Infant oral thrush can be difficult and frustrating to treat. Babies’ undeveloped immune systems, combined with the frequent consumption of sugar-rich breast milk or formula, can cause infant yeast to be a persistent and chronic problem without the proper treatment.
In baby, infant thrush may cause symptoms such as white patches on the baby’s cheeks and gums or a thick, white film on baby’s tongue. Your infant may also be excessively fussy and reluctant to feed. Breastfeeding moms may notice that their nipples are red, sore, cracked or flaky; they may also experience discomfort while nursing or deep, stabbing pains in their breasts.
Many moms turn to the internet looking for safe, natural (and inexpensive) cures to treat infant thrush. Gentian violet is one home remedy that is popular for being effective and easy to use. Available in some drug stores, gentian violet is known for its dark purple color — which will stain anything it comes into contact with!

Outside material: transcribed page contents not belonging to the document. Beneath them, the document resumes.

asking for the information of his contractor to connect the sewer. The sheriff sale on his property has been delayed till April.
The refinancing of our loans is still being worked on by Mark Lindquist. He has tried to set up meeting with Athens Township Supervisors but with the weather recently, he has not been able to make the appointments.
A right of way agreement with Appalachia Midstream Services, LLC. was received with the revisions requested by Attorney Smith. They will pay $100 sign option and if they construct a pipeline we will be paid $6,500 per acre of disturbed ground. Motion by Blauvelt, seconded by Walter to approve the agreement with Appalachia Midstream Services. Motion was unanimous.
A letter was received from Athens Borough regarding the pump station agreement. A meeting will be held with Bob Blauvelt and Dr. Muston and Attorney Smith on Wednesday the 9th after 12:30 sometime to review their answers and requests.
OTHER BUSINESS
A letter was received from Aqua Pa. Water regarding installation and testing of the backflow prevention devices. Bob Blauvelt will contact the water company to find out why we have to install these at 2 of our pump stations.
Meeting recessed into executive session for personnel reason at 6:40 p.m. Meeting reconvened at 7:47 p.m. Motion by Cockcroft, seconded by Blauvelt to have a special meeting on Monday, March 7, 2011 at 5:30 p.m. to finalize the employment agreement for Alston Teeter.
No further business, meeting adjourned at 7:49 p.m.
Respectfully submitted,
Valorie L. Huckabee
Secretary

However, besides the inconvenience of having purple stains everywhere, a recent study raised serious concerns about long term safety. The study linked use of gentian violet with increased risk of oral cancer. Excessive use can also cause ulcerations inside a baby’s mouth and throat.
Gentian violet is prohibited by the FDA from being added to animal feed. Further evidence has shown that it may cause cancer in the digestive tract of animals.
For these reasons, as a natural health advocate, I strongly recommend against the use of gentian violet for infant thrush–it’s simply not necessary to treat infant thrush effectively.
It’s important to treat infant thrush at the root of the problem, which is an underlying yeast imbalance, otherwise even when the yeast is killed, the underlying imbalance remains. This translates into further yeast problems or other health problems down the line.